COCK deflates again quickly after sudden rise

On Wednesday I wrote here about the social media storm that had engulfed the current West End production of COCK, when tickets for the remaining weeks of the run were suddenly being advertised, through the show’s own box office, at up to £400 a ticket.

The producers Elliot Harper, in a statement to The Stage, cited supply and demand for the sudden price inflation. But it turned out that the sky isn’t the limit, after all; the limit is shame. And shamed by the very public denunciation of their price gouging tactics, they relented, bringing the price of those premium tickets down to “just” £125-£175, as The Guardian reported on Wednesday.

Those prices are still essentially unaffordable to many, but at least they’re not totally insane.

Meanwhile, in New York — where Elliott Harper have transferred their London production of Sondheim’s COMPANY — Chris Harper got a more welcome public mention yesterday. At a talkback after the show on Tuesday, Patti LuPone publicly challenged a member of the audience who was defying the regulation to wear a mask over her nose and mouth: “Put your mask over your nose, that’s why you’re in the theater, That is the rule.

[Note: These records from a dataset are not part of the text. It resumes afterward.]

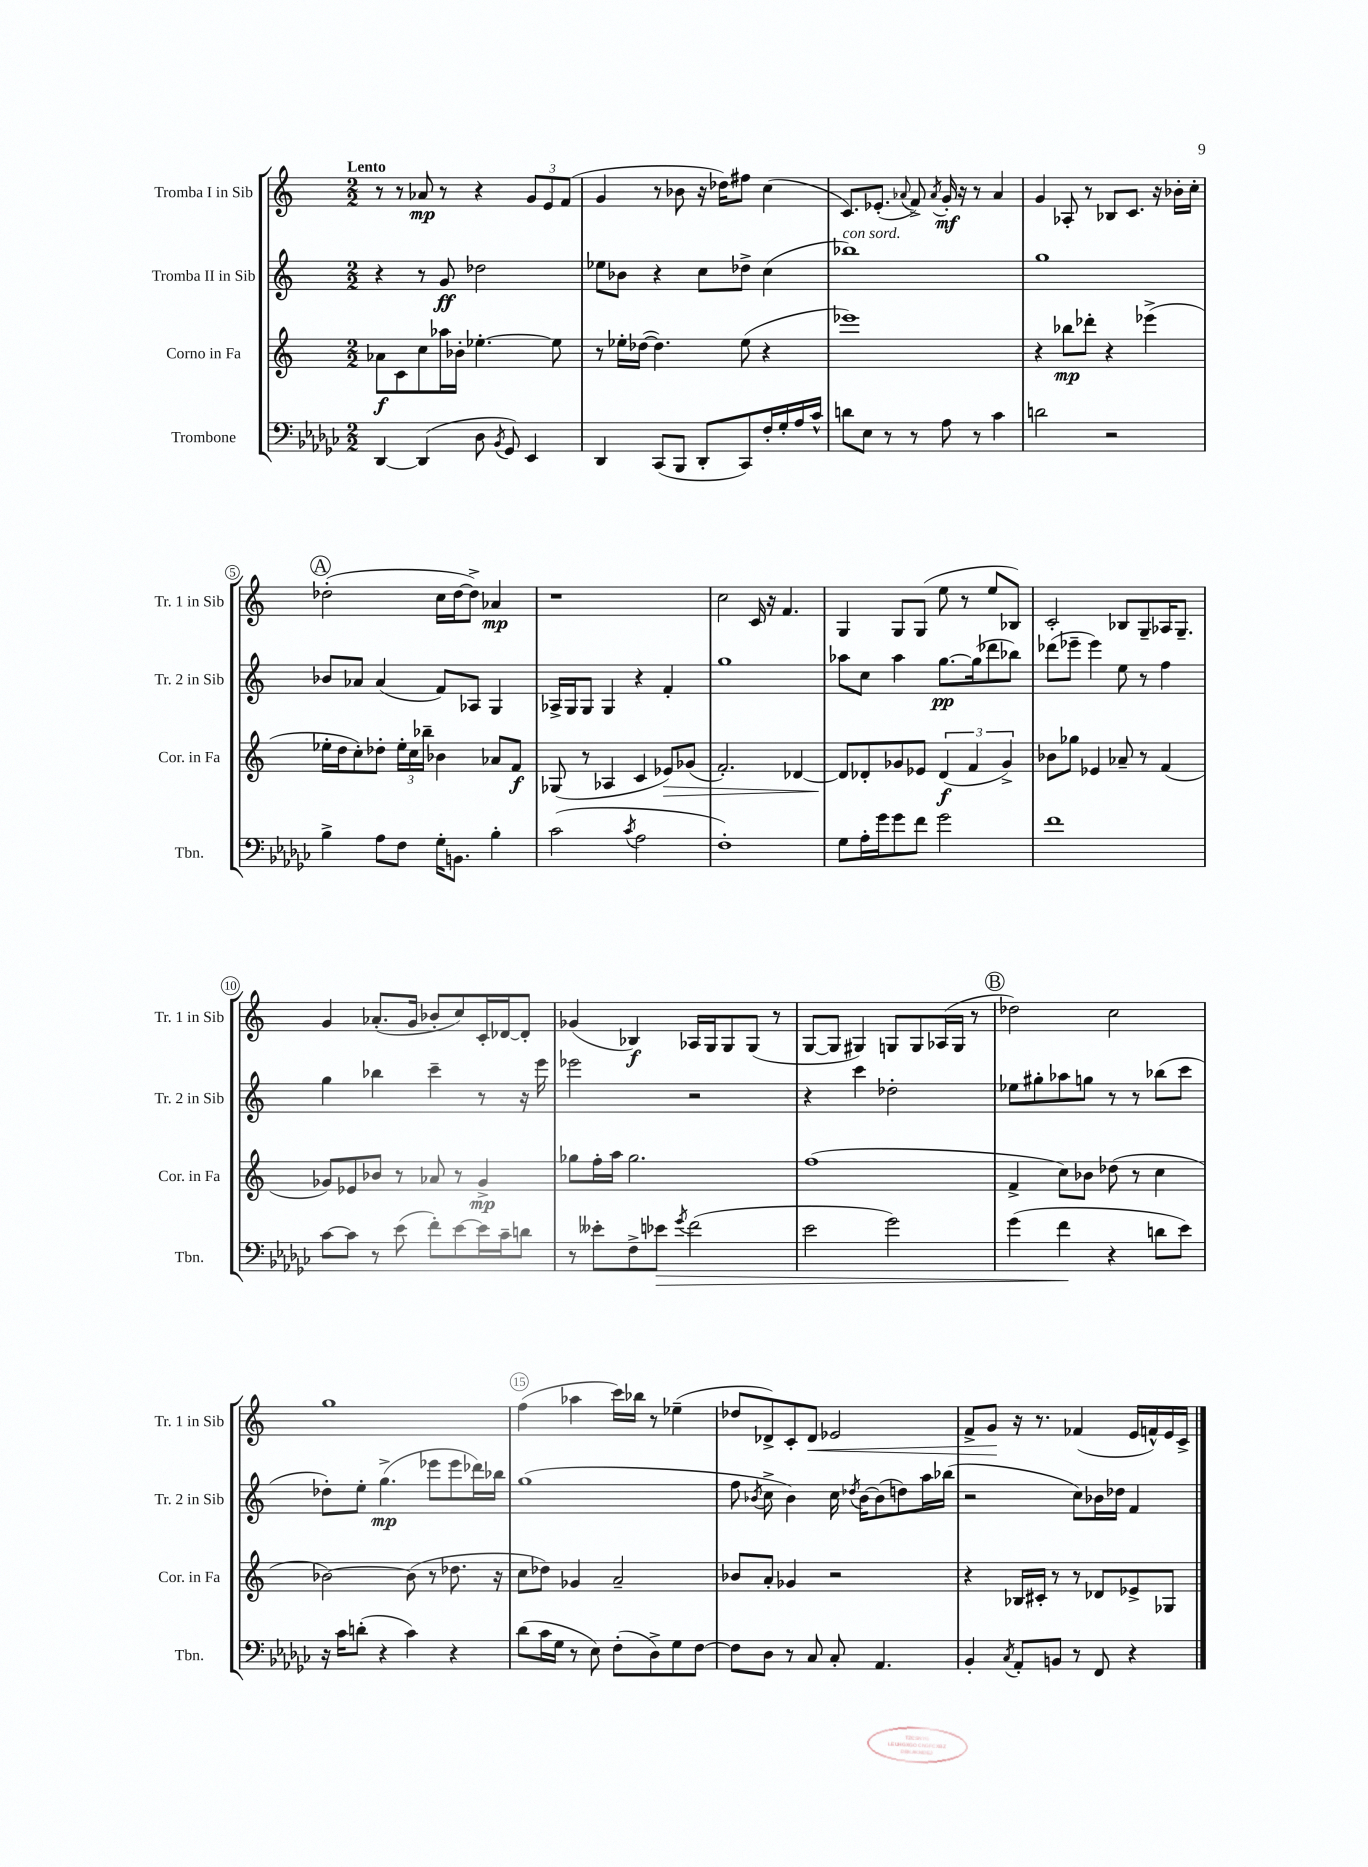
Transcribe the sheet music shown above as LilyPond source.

<<
\new StaffGroup <<
\new Staff = "s0" \with { instrumentName = "Tromba I in Sib" shortInstrumentName = "Tr. 1 in Sib" } {
    \clef treble \key c \major \numericTimeSignature \time 2/2 \tempo "Lento"
    \autoBeamOff r8 r8 aes'8\mp r8 r4 \tuplet 3/2 { g'8[ e'8 f'8]( } |
    g'4 r8 bes'8 r16 des''16[) fis''8] c''4( |
    c'8.[) ees'8.]-.( \appoggiatura { aes'8 } f'8->) \acciaccatura { aes'8 } g'16-.\mf r16 r8 aes'4 |
    g'4 aes8-. r8 bes8[ c'8.] r16 bes'16[-. c''16]-. |
    \mark \markup { \circle "A" } des''2-.( c''16[ des''16~ des''8]->) aes'4\mp |
    r1 |
    c''2 c'16 r16 f'4. |
    g4 g8[ g8]( e''8 r8 e''8[ bes8]) |
    c'2-. bes8[ g8-- aes16 g8.]-- |
    g'4 aes'8.[-.( g'16] bes'8[-. c''8) c'16-. des'16~ des'8]-. |
    ges'4( bes4\f) aes16[ g16 g8 g8]( r8 |
    g8[~ g8] gis4) g8[ g8 aes16( g16] r8 |
    \mark \markup { \circle "B" } des''2) c''2 |
    g''1 |
    f''4( aes''4 c'''16[) bes''16] r8 ees''4--( |
    des''8[ des'8->) c'8-. des'8]\< ees'2 |
    f'8[-> g'8]\! r16 r8. fes'4( e'16[ f'16-^) e'16 c'16]-> \bar "|." |
}
\new Staff = "s1" \with { instrumentName = "Tromba II in Sib" shortInstrumentName = "Tr. 2 in Sib" } {
    \clef treble \key c \major \numericTimeSignature \time 2/2
    \autoBeamOff r4 r8 g'8\ff des''2 |
    ees''8[ bes'8] r4 c''8[ des''8]-> c''4( |
    bes''1^\markup { \italic "con sord." }) |
    g''1 |
    \mark \markup { \circle "A" } bes'8[ aes'8] aes'4( f'8[) aes8] g4 |
    aes16[-> g16 g8] g4 r4 f'4-. |
    g''1 |
    aes''8[ c''8] aes''4 g''8.[~\pp g''16( des'''8 bes''8]) |
    des'''8[( ees'''8]-- ees'''4) e''8 r8 f''4 |
    g''4 bes''4 c'''4-- r8 r16 e'''16 |
    ees'''2 r2 |
    r4 c'''4 des''2-. |
    \mark \markup { \circle "B" } ees''8[ gis''8-. aes''8 g''8] r8 r8 bes''8[( c'''8] |
    des''8[-.) e''8]-. g''4.->\mp( ees'''8[ ees'''8 des'''16) bes''16] |
    g''1( |
    f''8 \acciaccatura { bes'8 } c''8-> bes'4) c''16 \acciaccatura { des''8 } bes'16[~ bes'8( d''8) a''16 bes''16]( |
    r2 c''8[) bes'16 des''16] f'4 \bar "|." |
}
\new Staff = "s2" \with { instrumentName = "Corno in Fa" shortInstrumentName = "Cor. in Fa" } {
    \clef treble \key c \major \numericTimeSignature \time 2/2
    \autoBeamOff aes'8[\f c'8 c''8 aes''16 bes'16]-. ees''4.~-. ees''8 |
    r8 ees''16[-. des''16]~( des''4.) ees''8( r4 |
    ees'''1) |
    r4 bes''8[\mp des'''8]-. r4 ees'''4->( |
    \mark \markup { \circle "A" } ees''16[-. d''16 c''8-.) des''8]-. \tuplet 3/2 { ees''16[-. c''16 bes''16]-- } bes'4 aes'8[ f'8]\f |
    ges8( r8 aes4 c'4 ees'8[\>) ges'8]( |
    f'2.-.) des'4~ |
    des'8[\! des'8-. ges'8 ees'8] \tuplet 3/2 { des'4\f( f'4 ges'4->) } |
    bes'8[ ges''8] ees'4 aes'8-- r8 f'4( |
    ges'8[) ees'8 bes'8] r8 aes'8 r8 ges'4->\mp |
    ges''8[ f''16-. a''16] ges''2. |
    f''1( |
    \mark \markup { \circle "B" } f'4-> c''8[) bes'8] des''8( r8 c''4 |
    bes'2~) bes'8( r8 des''8. r16 |
    c''8[ des''8]) ges'4 a'2-- |
    bes'8[ a'8]-. ges'4 r2 |
    r4 bes16[ cis'16]-. r8 r8 des'8[ ees'8-> ges8] \bar "|." |
}
\new Staff = "s3" \with { instrumentName = "Trombone" shortInstrumentName = "Tbn." } {
    \clef bass \key ges \major \numericTimeSignature \time 2/2
    \autoBeamOff des,4~ des,4( des8 \acciaccatura { bes,8 } ges,8) ees,4 |
    des,4 ces,8[( bes,,8] des,8[-. ces,8) f16-. ges16-. aes16 ces'16]-^ |
    d'8[ ees8] r8 r8 aes8 r8 ces'4 |
    d'2 r2 |
    \mark \markup { \circle "A" } bes4-> aes8[ f8] ges16[-. b,8.] bes4-. |
    ces'2( \acciaccatura { ces'8 } aes2 |
    f1-.) |
    ges8[ aes16-. ges'16 ges'8 f'8] ges'2 |
    f'1 |
    ces'8[~ ces'8] r8 ees'8( f'8[-.) ees'8~ ees'16 ces'16-- d'8] |
    r8 eeses'8[-. f8-> ees'8]\> \acciaccatura { ges'8 } f'2( |
    ees'2 ges'2) |
    \mark \markup { \circle "B" } ges'4( f'4\! r4 d'8[ ees'8]) |
    r16 ces'16[ d'8]-.( r4 ces'4) r4 |
    des'8[( ces'16 ges16] r8 ees8) f8[-.( des8->) ges8 f8]~ |
    f8[ des8] r8 ces8 ces8-. aes,4. |
    bes,4-. \acciaccatura { ces8 } aes,8[-. b,8] r8 f,8 r4 \bar "|." |
}
>>
>>
\layout { \context { \Score \override BarNumber.break-visibility = ##(#f #t #t) barNumberVisibility = #(every-nth-bar-number-visible 5) \override BarNumber.stencil = #(make-stencil-circler 0.1 0.3 ly:text-interface::print) } }
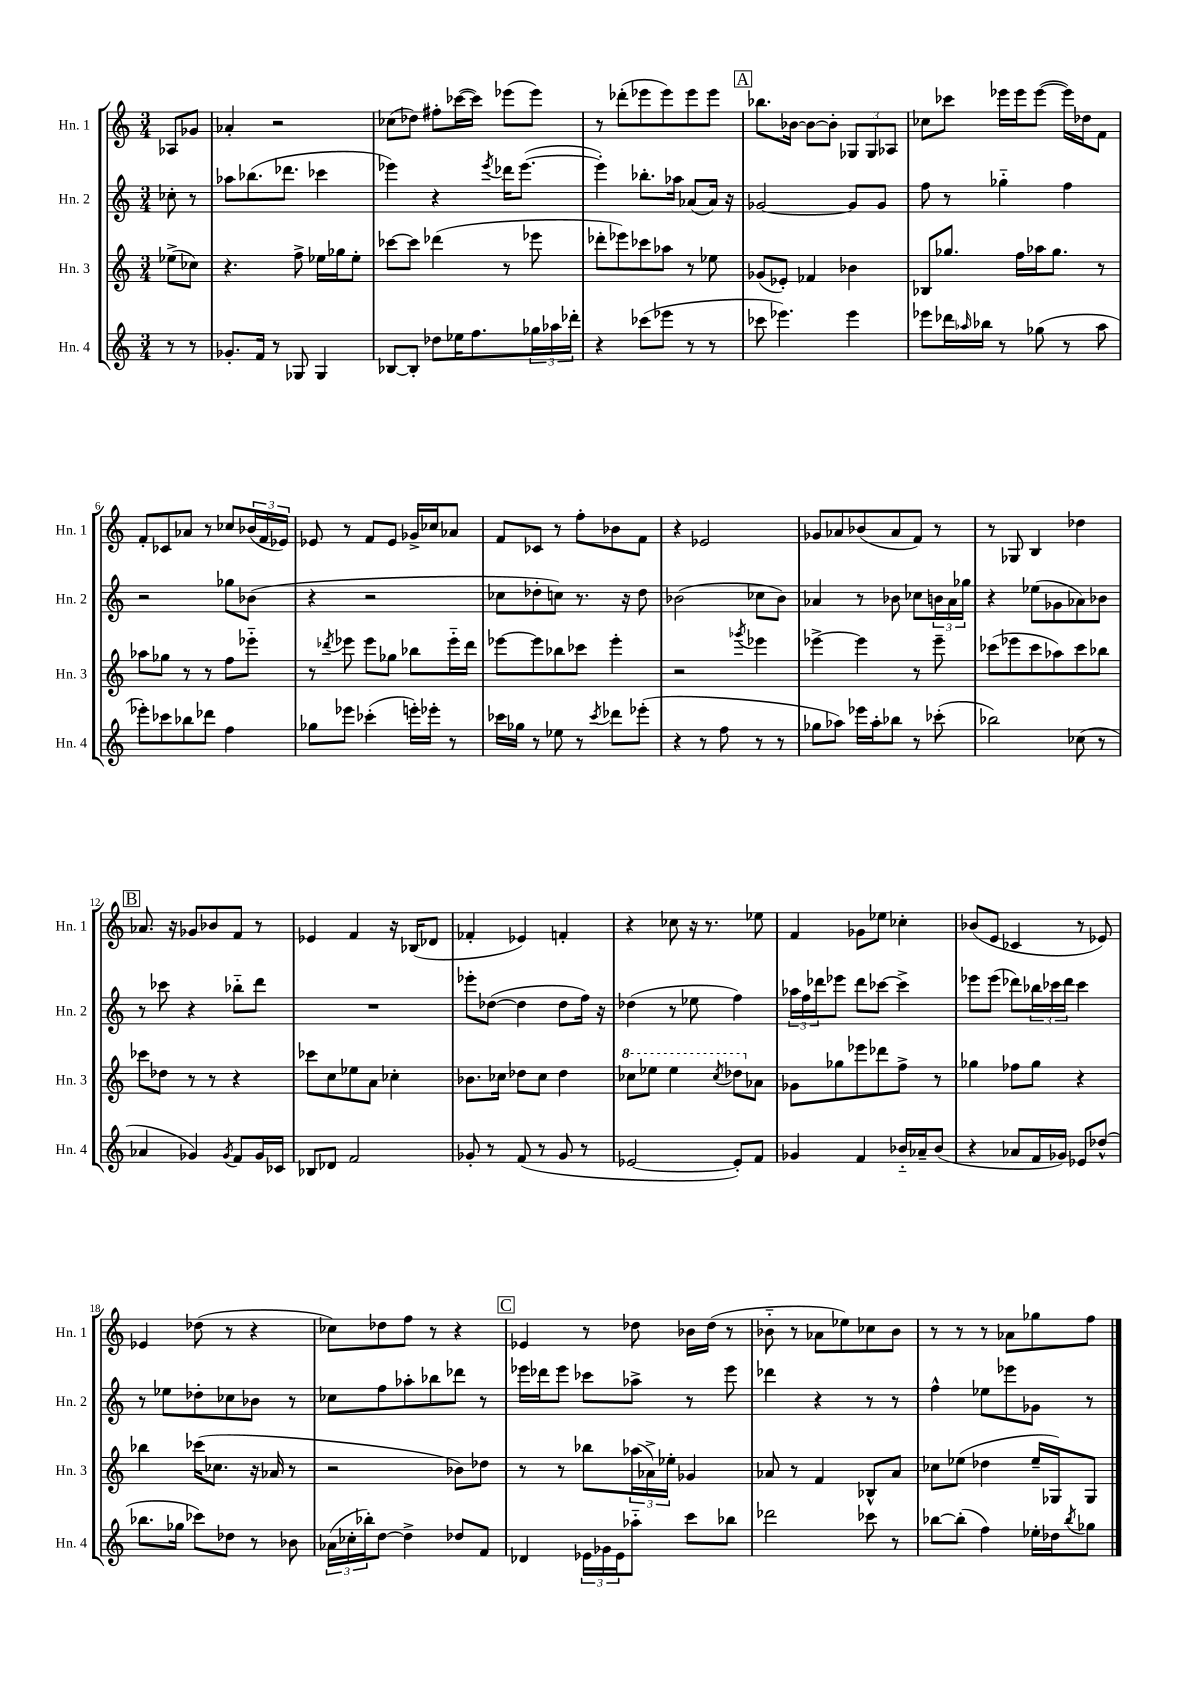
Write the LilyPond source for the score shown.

<<
\new StaffGroup <<
\new Staff = "s0" \with { instrumentName = "Hn. 1" shortInstrumentName = "Hn. 1" } {
    \clef treble \key c \major \numericTimeSignature \time 3/4 \partial 4
    aes8 ges'8 |
    aes'4-. r2 |
    ces''8( des''8) fis''8-. ces'''16~( ces'''16) ees'''8( ees'''8) |
    r8 des'''8-.( ees'''8 ees'''8) ees'''8 ees'''8 |
    \mark \markup { \box "A" } bes''8. bes'16~ bes'8~ bes'8-. \tuplet 3/2 { ges8 ges8 aes8 } |
    ces''8 ces'''8 ees'''16 ees'''16 ees'''8~( ees'''16) des''16 f'8 |
    f'8-. ces'8 aes'8 r8 ces''8 \tuplet 3/2 { bes'16( f'16 ees'16) } |
    ees'8 r8 f'8 ees'8 ges'16-> ces''16 aes'8 |
    f'8 ces'8 r8 f''8-. bes'8 f'8 |
    r4 ees'2 |
    ges'8 aes'8 bes'8( aes'8 f'8) r8 |
    r8 ges8 b4 des''4 |
    \mark \markup { \box "B" } aes'8. r16 ges'8 bes'8 f'8 r8 |
    ees'4 f'4 r16 bes16( des'8 |
    fes'4-. ees'4) f'4-. |
    r4 ces''8 r16 r8. ees''8 |
    f'4 ges'8 ees''8 ces''4-. |
    bes'8( e'8 ces'4 r8 ees'8) |
    ees'4 des''8( r8 r4 |
    ces''8) des''8 f''8 r8 r4 |
    \mark \markup { \box "C" } ees'4 r8 des''8 bes'16 des''16( r8 |
    bes'8-_ r8 aes'8 ees''8) ces''8 bes'8 |
    r8 r8 r8 aes'8 ges''8 f''8 \bar "|." |
}
\new Staff = "s1" \with { instrumentName = "Hn. 2" shortInstrumentName = "Hn. 2" } {
    \clef treble \key c \major \numericTimeSignature \time 3/4 \partial 4
    ces''8-. r8 |
    aes''8 bes''8.( des'''8. ces'''4 |
    ees'''4) r4 \acciaccatura { ees'''8 } des'''16 ees'''8.~( |
    ees'''4-.) bes''8.-. aes''16 aes'8( aes'16) r16 |
    \mark \markup { \box "A" } ges'2~ ges'8 ges'8 |
    f''8 r8 ges''4-_ f''4 |
    r2 ges''8 bes'8( |
    r4 r2 |
    ces''8 des''8-. c''8) r8. r16 des''8 |
    bes'2( ces''8 bes'8) |
    aes'4 r8 bes'8 ces''8 \tuplet 3/2 { b'16 aes'16 ges''16 } |
    r4 ees''8( ges'8 aes'8) bes'8 |
    \mark \markup { \box "B" } r8 ces'''8 r4 bes''8-_ d'''8 |
    R2. |
    ees'''8-. des''8~( des''4 des''8 f''16) r16 |
    des''4( r8 ees''8 f''4) |
    \tuplet 3/2 { aes''16 f''16 des'''16 } ees'''8 des'''8 ces'''8~ ces'''4-> |
    ees'''8 ees'''8( des'''8) \tuplet 3/2 { bes''16 ces'''16 des'''16 } ces'''4 |
    r8 ees''8 des''8-. ces''8 bes'8 r8 |
    ces''8 f''8 aes''8-. bes''8 des'''8 r8 |
    \mark \markup { \box "C" } ees'''16 des'''16 ees'''8 ces'''8 aes''8-> r8 ees'''8 |
    des'''4 r4 r8 r8 |
    f''4-^ ees''8 ees'''8 ges'8 r8 \bar "|." |
}
\new Staff = "s2" \with { instrumentName = "Hn. 3" shortInstrumentName = "Hn. 3" } {
    \clef treble \key c \major \numericTimeSignature \time 3/4 \partial 4
    ees''8->( ces''8) |
    r4. f''8-> ees''16 ges''16 ees''8-. |
    ces'''8~ ces'''8 des'''4( r8 ees'''8 |
    des'''8-. ees'''8) ces'''8 aes''8 r8 ees''8 |
    \mark \markup { \box "A" } ges'8( ees'8-.) fes'4 bes'4 |
    bes8 ges''8. f''16 aes''16 ges''8. r8 |
    aes''8 ges''8 r8 r8 f''8 ees'''8-_ |
    r8 \acciaccatura { des'''8 } ees'''8 ees'''8 ges''8 bes''8 ees'''16-_ des'''16 |
    ees'''8~ ees'''8 bes''8 ces'''8 ees'''4-. |
    r2 \acciaccatura { ges'''8 } ees'''4 |
    ees'''4~-> ees'''4 r8 ees'''8-- |
    ces'''8( ees'''8 ces'''8 aes''8) ces'''8 bes''8 |
    \mark \markup { \box "B" } ces'''8 des''8 r8 r8 r4 |
    ces'''8 c''8 ees''8 a'8 ces''4-. |
    bes'8. ces''16 des''8 ces''8 des''4 |
    \ottava #1 ces'''8 ees'''8 ees'''4 \acciaccatura { ces'''8 } des'''8 \ottava #0 aes'8 |
    ges'8 ges''8 ees'''8 des'''8 f''8-> r8 |
    ges''4 fes''8 ges''8 r4 |
    bes''4 ces'''16( ces''8. r16 aes'16 r8 |
    r2 bes'8) des''8 |
    \mark \markup { \box "C" } r8 r8 bes''8 \tuplet 3/2 { aes''16( aes'16->) ees''16-. } ges'4 |
    aes'8 r8 f'4 bes8-^ aes'8 |
    ces''8 ees''8( des''4 ees''16-- ges16) ges8 \bar "|." |
}
\new Staff = "s3" \with { instrumentName = "Hn. 4" shortInstrumentName = "Hn. 4" } {
    \clef treble \key c \major \numericTimeSignature \time 3/4 \partial 4
    r8 r8 |
    ges'8.-. f'16 r8 ges8 ges4 |
    bes8~ bes8-. des''8 ees''16 f''8. \tuplet 3/2 { ges''16 aes''16 des'''16-. } |
    r4 ces'''8( ees'''8 r8 r8 |
    \mark \markup { \box "A" } ces'''8 ees'''4.) ees'''4 |
    ees'''8 des'''16 \grace { aes''16 } bes''16 r8 ges''8( r8 aes''8 |
    ees'''8-.) ces'''8 bes''8 des'''8 f''4 |
    ges''8 ees'''8 ces'''4-.( e'''16-.) ees'''16-. r8 |
    ces'''16 ges''16 r8 ees''8 r8 \acciaccatura { ces'''8 } des'''8 ees'''8-.( |
    r4 r8 f''8 r8 r8 |
    ges''8 aes''8) ees'''16 aes''16-. bes''8 r8 ces'''8-.( |
    bes''2) ces''8( r8 |
    \mark \markup { \box "B" } aes'4 ges'4) \acciaccatura { ges'8 } f'8 ges'16 ces'16 |
    bes8 des'8 f'2 |
    ges'8-. r8 f'8( r8 ges'8 r8 |
    ees'2~ ees'8-.) f'8 |
    ges'4 f'4 bes'16-_ aes'16-- bes'8( |
    r4 aes'8 f'16 ges'16) ees'8 des''8-^( |
    bes''8. ges''16 ces'''8) des''8 r8 bes'8 |
    \tuplet 3/2 { aes'16( ces''16-. bes''16-.) } d''8~ d''4-> des''8 f'8 |
    \mark \markup { \box "C" } des'4 \tuplet 3/2 { ees'16 ges'16 ees'16 } aes''8-_ c'''8 bes''8 |
    des'''2 ces'''8 r8 |
    bes''8~ bes''8-.( f''4) ees''16-. des''16 \acciaccatura { bes''8 } ges''8 \bar "|." |
}
>>
>>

If you don’t want to follow the rule, get the fuck out! Who do you think you are, that you do not respect the people sitting around you?” 

When the audience member shouted back, “I’m paying your wages!”LuPone in turn retorted:  “You pay my salary?” Bullshit. Chris Harper pays my salary.”

By yesterday, TodayTix had already mocked up a tee-shirt that proudly stated:

Partly, no doubt, with the inflated premium price tickets that he’s earned for COCK. For his part, Harper replied to LuPone’s outburst with this statement: “Over the course of her storied career, Patti has always had an unshakable bond with the audience, and she takes their role as seriously as her own. She is also a fierce advocate for the entire theatrical workforce. We stand with Patti and support her efforts to keep our entire community — from patrons to hers, cast to stage crew — safe and healthy so we can keep Broadway open.”